# Abercrombie Continued



## kayd_mon (May 6, 2014)

I just finished reading the First Law trilogy, and I enjoyed it a lot. I'm wondering if his other books are as good. I gather that they take place in the same world, but are standalone books? Anyway, just looking to see if those are worth the read. Books 2 and 3 of First Law were nearly impossible to put down. Thanks


----------



## Steerpike (May 6, 2014)

The others are better, in my view. I liked the First Law trilogy a lot, particularly books 2 and 3, but Best Served Cold and Red Country are now my favorites of his.


----------



## kayd_mon (May 7, 2014)

Good to hear. Does Glokta resurface? He grew to be one of my all-time favorite characters.


----------



## stephenspower (May 7, 2014)

I put the first book down about 25-35% of the way.
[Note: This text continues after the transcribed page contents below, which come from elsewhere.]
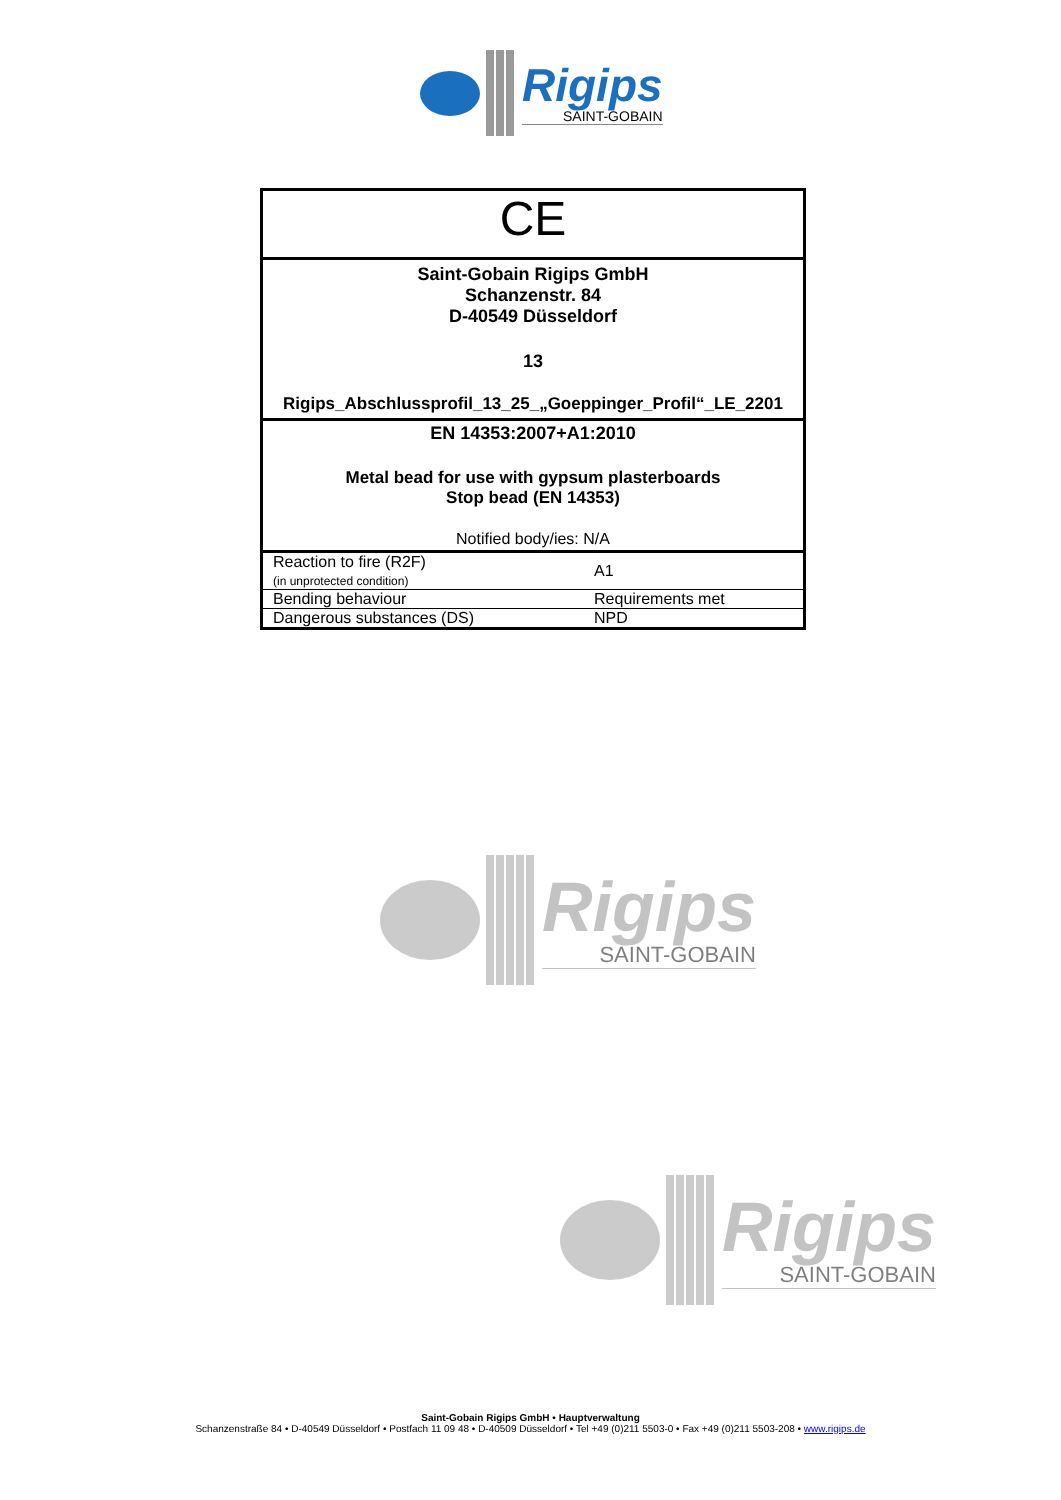Rigips
SAINT-GOBAIN
CE
Saint-Gobain Rigips GmbH
Schanzenstr. 84
D-40549 Düsseldorf
13
Rigips_Abschlussprofil_13_25_„Goeppinger_Profil“_LE_2201
EN 14353:2007+A1:2010
Metal bead for use with gypsum plasterboards
Stop bead (EN 14353)
Notified body/ies: N/A
| Reaction to fire (R2F) (in unprotected condition) | A1 |
| Bending behaviour | Requirements met |
| Dangerous substances (DS) | NPD |
Rigips
SAINT-GOBAIN
Rigips
SAINT-GOBAIN
Saint-Gobain Rigips GmbH • Hauptverwaltung
Schanzenstraße 84 • D-40549 Düsseldorf • Postfach 11 09 48 • D-40509 Düsseldorf • Tel +49 (0)211 5503-0 • Fax +49 (0)211 5503-208 • www.rigips.de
I couldn't see where anything was going. Glokta's an interesting character, but at that point I was getting tired of his cheerful torture. The two soldiers were also interesting, as was the sister, but neither seemed to have any purpose. Does it get better?


----------



## kayd_mon (May 7, 2014)

The first book? No, it's not that great, and no, nothing really happens. All it does is serve as an intro to the characters. Books 2 and 3 are far better, both in terms of story and Abercrombie's craft. I stuck around because of the hype, to see if anything materialized. Books 2 and 3 paid off. By the end of the third book, you'll appreciate the first one more, because of the way it affects the story as a whole. 

There are some dark moments for sure. Cheerful torture? I don't think the way Glokta is drawn gels with that, really, but that is a discussion for another thread. Or maybe another rabbit trail that I don't feel like exploring right now.


----------